What is the exclusive remedy for risk management and small business professionals? In the world of insurance, the term ‘exclusive remedy‘ refers to the workers’ compensation system. These systems are administered by the sate governments of each individual state, not the federal government. In most states, this grand bargain began around 100 years ago. It was an agreement between employment and labor during a time when many employers severely abused the rights of workers. As a result of these abuses, many workers were beginning to unionize. In an attempt to keep both sides happy, most states created a workers compensation system to deal with both medical benefits to employees and protection from most lawsuits for employers.
These workers’ compensation systems are administered by each individual state and not the federal government. Because of this, each state provides the system a tad bit different. Wisconsin was the first state to administer a workers’ compensation system in the year 1911. Mississippi was the last state to come around to the exclusive remedy in 1948.

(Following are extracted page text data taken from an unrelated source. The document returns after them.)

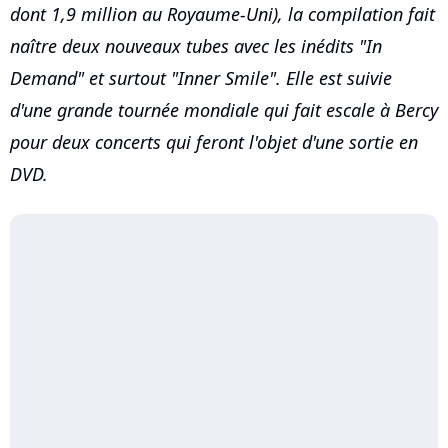
dont 1,9 million au Royaume-Uni), la compilation fait
naître deux nouveaux tubes avec les inédits "In
Demand" et surtout "Inner Smile". Elle est suivie
d'une grande tournée mondiale qui fait escale à Bercy
pour deux concerts qui feront l'objet d'une sortie en
DVD.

The term ‘exclusive remedy‘ came about because the benefits that are provided under the workers compensation system are supposed to be the sole remedy available to employees injured on the job. The benefits to employees are, they have the confidence to go to work knowing that if they are injured on the job they will have their medical costs covered and some lost wages. Employers benefit from the system by having most lawsuits taken away for injuries that occur as a normal part of business operations. Businesses are not covered for injuries that are caused by the intentional actions of the business and its management. This includes decision-making or neglect by the business to operate the way in which they do business in safe conditions.
As time has passed and work environments have changed so has the opinion of many in the business community about the need for an exclusive remedy in todays’ business climate. A few states have removed workers compensation as a requirement for some types of businesses. A few other states have proposed the idea, but are still in a wait and see approach. At this time Texas and Oklahoma re the only states to implement what is referred to as an Opt-out program. This is a program where if the business qualifies they can elect not to carry coverage and provide an alternative to what most states give through the workers comp exchanges. Both have in place certain minimum standards that are similar to those standards required under most workers compensation systems. Opponents of these system frequently critique that there are very strict reporting policies put on the responsibility of the employee. In the system set forth by Oklahoma employees must report the injury to management within 24 hours or they may not be eligible for coverage. Most states are sitting in a wait and see approach and depending on the success or failure of these states will determine the future of the workers’ compensation system.